The snow fell in April, swirling in the soft spring breezes before coating the greening grass. Winter was breaking. Though the air was chill, the sun’s soft angles spoke of what was to come.
An Angus cow licked her newborn in the hill pasture. Robins sang in the black cherries. Trout anglers moseyed along country lanes to their favorite holes.
No one seemed to be thinking of the great chills of January and the tropical swelter of July. The banal, sweet time was coming. The dogwoods would be in bloom. The Forsythias were already casting their diminutive yellow plumes, and a few redbuds were showing theirs.
And the meadow fox nursed her new litter. They were whelped a den dug at the base of a fallen oak. Four little gray foxes whined and whimpered over her swollen mammaries. Three were little vixens, and one was stout little dog fox that strongly resembled her father, who had been removed with a night hunter’s bullet on a distant November night.
Her new mate was a young fox, but over the late winter, he had become a maestro at running the country lanes for wily old cottontails. He had knew how to punch hard into the coverts of greenbrier and multiflora rose and force the hard holding rabbit into the open for a winter coursing.
But now that he had a mate and kits to feed, he was forced to try other avenues. He was hunting for five now, and he begun testing out his techniques as an arboreal hunter.
He had learned to climb up high in then canopy and raid fox and gray squirrel dreys. In late winter, the squirrels would have their young in those dreys, and they were quite tasty and nutritious for a fox family.
He also raided every songbird nest he could find. But only now, as the sun began to work its way back to shining high at this latitude that the birds were laying enough eggs to be worth the trouble.
But as his young grew, he needed more eggs and more meat. When they were three weeks and sucking their mother really hard, he began his nightly egg hunt. It was a warm day in late April, and some of the hen turkeys had taken to brooding their nests in the undergrowth.
One old hen laid her speckled eggs along a cottontail lane. She didn’t seem to care that these lanes sometimes filled with predators.

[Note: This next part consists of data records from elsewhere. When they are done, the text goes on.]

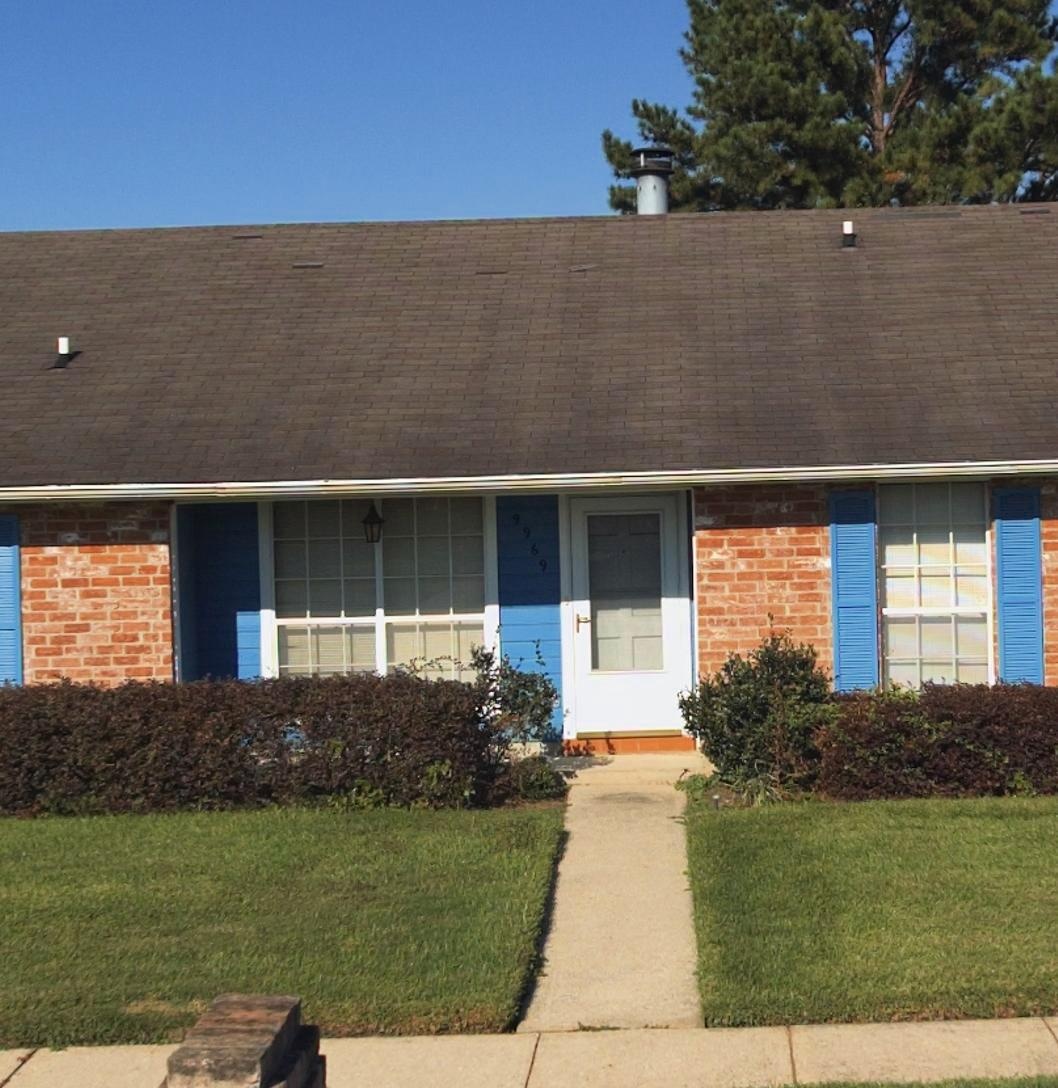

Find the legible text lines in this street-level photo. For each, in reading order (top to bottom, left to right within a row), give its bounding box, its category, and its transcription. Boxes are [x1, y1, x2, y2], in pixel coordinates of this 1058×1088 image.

[511, 511, 549, 576] StreetNumber: 9969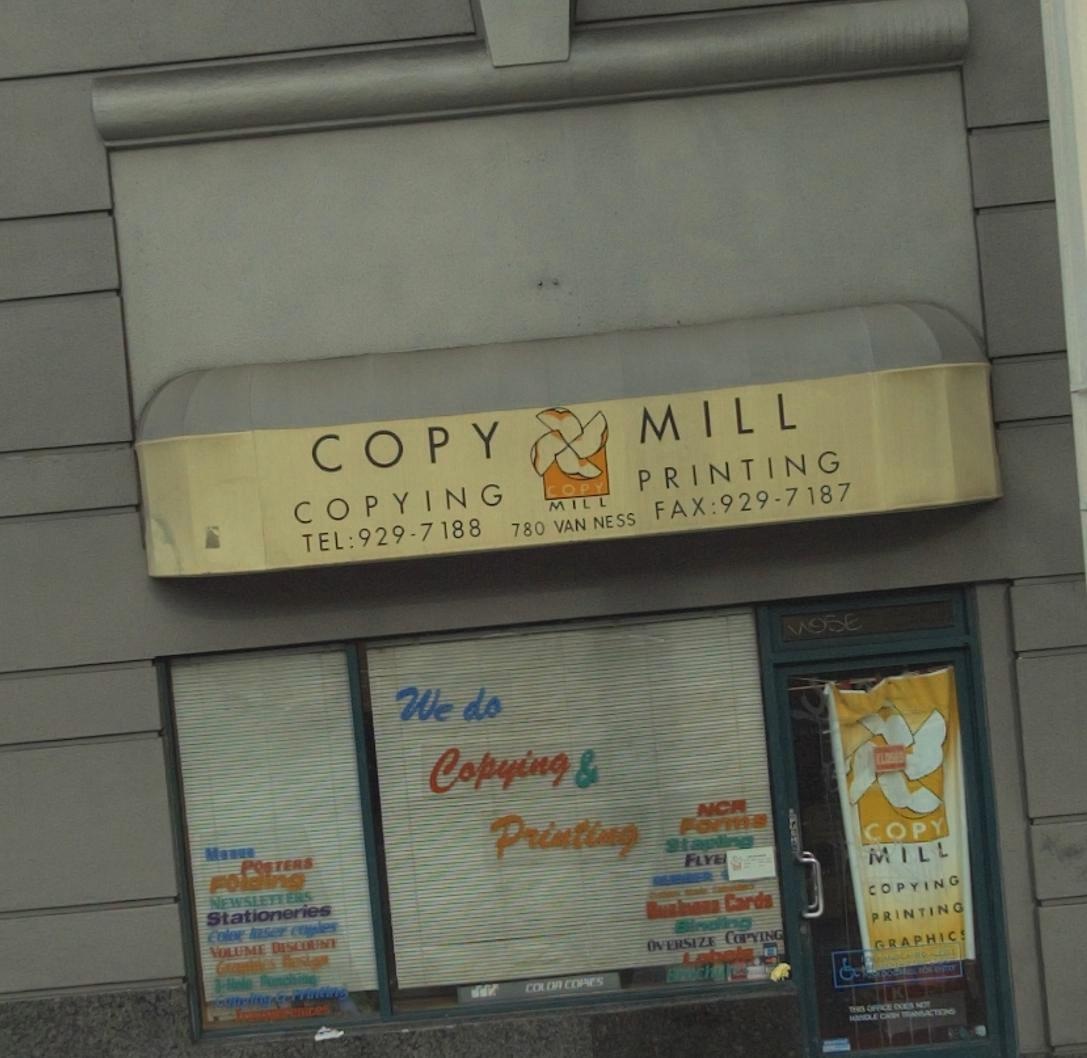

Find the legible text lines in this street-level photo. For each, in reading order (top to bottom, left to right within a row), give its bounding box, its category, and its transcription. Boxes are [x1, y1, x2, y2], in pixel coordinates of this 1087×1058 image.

[309, 392, 799, 474] BusinessName: COPY * MILL
[637, 449, 841, 494] None: PRINTING
[292, 482, 505, 525] None: COPYING
[544, 480, 606, 499] BusinessName: COPY
[548, 496, 608, 513] BusinessName: MILL
[653, 481, 852, 521] None: FAX:929-7187
[300, 517, 482, 554] None: TEL:929-7188
[510, 520, 546, 539] StreetNumber: 780
[552, 511, 637, 535] StreetName: VAN NESS
[393, 684, 502, 723] None: We do
[427, 746, 573, 796] None: Copying
[696, 798, 748, 818] None: NCR
[239, 857, 313, 876] None: POSTERS
[488, 813, 641, 861] None: Printing
[683, 852, 724, 867] None: FLYE
[663, 833, 754, 854] None: Stapling
[678, 814, 769, 837] None: Forms
[863, 816, 945, 843] BusinessName: COPY
[868, 840, 950, 866] BusinessName: MILL
[208, 872, 306, 895] None: Folding
[868, 874, 960, 898] None: COPYING
[209, 890, 315, 911] None: NEWSLETTERS
[206, 904, 334, 927] None: Stationeries
[645, 890, 774, 921] None: Business Cards
[672, 915, 753, 934] None: Binding
[870, 900, 965, 924] None: PRINTING
[208, 936, 340, 960] None: VOLUME DISCOUNT
[646, 929, 784, 953] None: OVERSIZE COPYING
[873, 930, 958, 951] None: GRAPHIC
[524, 976, 604, 994] None: COLOR COPIES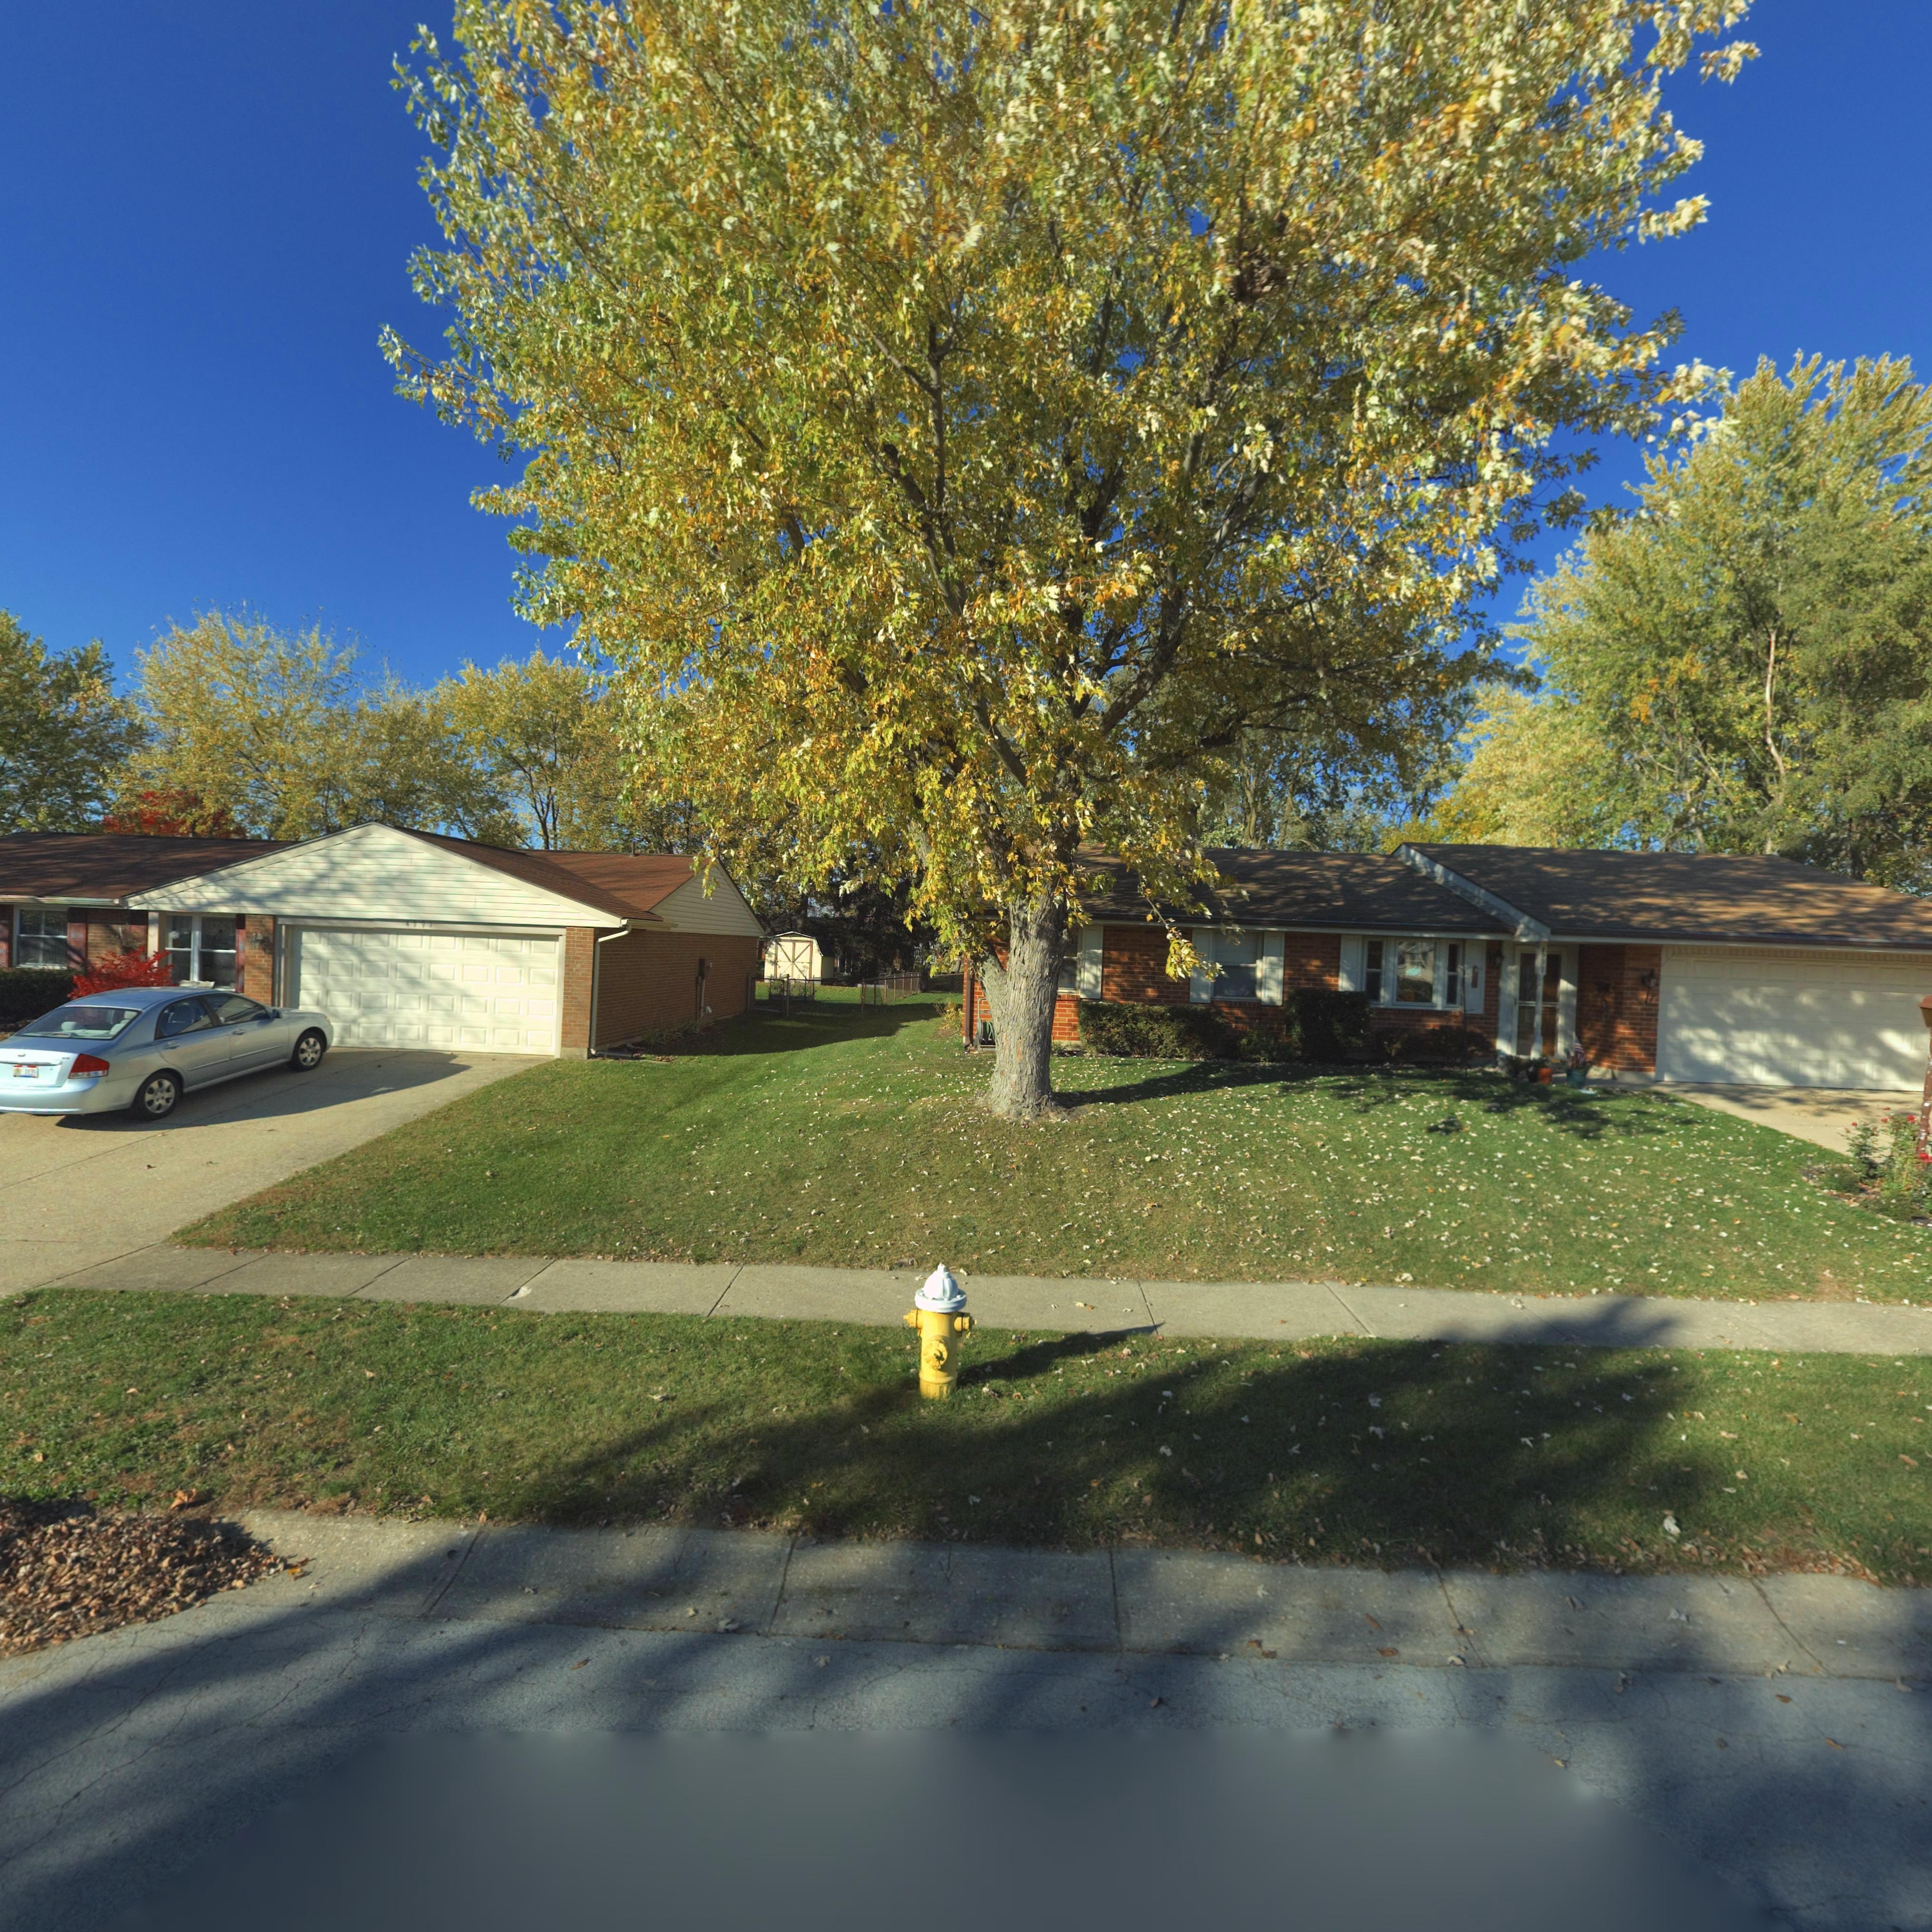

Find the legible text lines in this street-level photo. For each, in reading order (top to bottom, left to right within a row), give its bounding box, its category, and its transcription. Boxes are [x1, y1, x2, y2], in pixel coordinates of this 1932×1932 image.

She’d fought off her fair share of raccoons, skunks, and opossums. She knew that they really didn’t want to deal with a mad dinosaur mama with sharp claws and a piercing beak.
Even a fell boar raccoon would back down from her defense, and she knew that she had this power. So she sat smugly upon her eggs, almost daring some beast of the field to molest her brood.
On this warm day in April, the meadow fox’s mate went on an daylight raid. His mate needed food, and his babes needed milk. He thought of darting along a well-known stand of autumn olive, where the towhees nest, but as he slunk along the trail, his nose caught wind of many eggs, big eggs, and they were lying out on the ground!
He changed his approach and began a jovial saunter towards the egg scent. He smelled a turkey, but his youthful inexperience led him to assume that these were stochastic variables. He just knew there eggs and they were on the ground and they were going to be good food.
He came within ten feet of the nesting turkey hen. She clucked a warning from her nest. The fox thought it odd for a turkey to be clucking from such a thick covert. He cocked his head at the sound, turning his prick ears to catch the source of the sound.
He stood there for 90 seconds or so. Then he began his jovial jaunt towards the egg scent. He made no more than four or five steps forward before the covert exploded with angry feathers.
The great turkey hen was upon the fox. Her thick claws tore at his side and her sharp beak hammered him hard.
So surprised was the fox by this development, that he screeched and then ran. The dinosaur mama held tight on his tail as he raced down the cottontail raid.
Then she turned and strutted back with the cautious calm of an Old West gunslinger. One could almost see her blowing the smoke off her pistol as she strolled out of town.
So that nest raid failed, but all was not doomed for the fox family. That night, many young, quite naive cottontails filled the lanes. The dog fox could catch several of them through the night. This supply of naive young rabbits would go on through the summer. No more would he have to climb trees and raid birds nests for survival. His family’s hunger would be sated on the tenderest of rabbit meat.
And so the young foxes grew up in the soft days of spring. They were weaned on regurgitated rabbit, and they played like kitten-dogs in the sun shine.
These were the rosy days of childhood. All made possible by a enterprising father, who wasn’t afraid to try raiding new sources of prey.